This is the fourth of seven winners in the Deseret News' annual Christmas writing contest, "Christmas I Remember Best."
In 1931, my family traveled from Provo, where I was born and raised, to Vernon in Tooele County to be with extended family for Christmas. I was 5 years old, the sixth of seven children, and although I did not understand it at the time, we were in the depths of the Great Depression. Everybody was out of work, including my father. Due to my young age, and perhaps the conditions of the era, I had little knowledge of Santa Claus bringing gifts and did not fully understand the festivities of Christmas Eve.
On Christmas morning, Mother handed me a jar of honey with a ribbon around it and said, "Ivan, look what Santa Claus left you." I took that jar and it was mine! That was my Christmas present and I treasured it. But I had not yet experienced its true gift.
That happened later Christmas morning when we gathered as a family for breakfast. There were at least a dozen family members sitting around the breakfast table.
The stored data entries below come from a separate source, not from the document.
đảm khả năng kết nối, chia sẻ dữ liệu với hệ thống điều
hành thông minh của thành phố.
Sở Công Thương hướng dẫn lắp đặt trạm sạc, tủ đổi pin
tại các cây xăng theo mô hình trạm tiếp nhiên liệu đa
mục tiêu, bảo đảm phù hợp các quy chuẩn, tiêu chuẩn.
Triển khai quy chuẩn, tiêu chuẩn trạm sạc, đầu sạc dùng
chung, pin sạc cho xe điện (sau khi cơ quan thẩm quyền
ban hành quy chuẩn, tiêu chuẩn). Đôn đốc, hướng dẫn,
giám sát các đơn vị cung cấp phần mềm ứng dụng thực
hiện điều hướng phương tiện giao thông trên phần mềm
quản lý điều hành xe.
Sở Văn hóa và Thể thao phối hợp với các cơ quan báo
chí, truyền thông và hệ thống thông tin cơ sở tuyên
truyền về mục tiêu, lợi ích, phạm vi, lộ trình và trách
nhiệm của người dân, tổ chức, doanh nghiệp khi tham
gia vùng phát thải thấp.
A morning prayer of thanks was offered and we began our meal.
It was then that Mother leaned toward me and gently suggested, "Ivan, wouldn't that be fun if you could share your jar of honey with all of us for breakfast?" I really did not want to do that. It was the only gift I had received.
Eventually, I decided my mother's idea might be all right. I handed the jar to Mother and watched as it was passed around the table. Each took a helping and thanked me for sharing. There were glad responses all around. I felt so good in my heart. I was pleased that everybody was enjoying something I had shared and particularly proud of my jar of honey as it was returned to my side.
Eighty-one years have passed, and I still remember the good feelings I had while watching my family enjoy the jar of honey. Ever since that Christmas morning, I have been more willing to share and look after those in need. This has been a theme throughout my life, and what a gift that theme has become. I feel an overwhelming appreciation for my Christlike mother who showed me at an early age the gift of sharing. The Christmas of 1931 turned out to be the first Christmas I can remember, and the Christmas I remember best.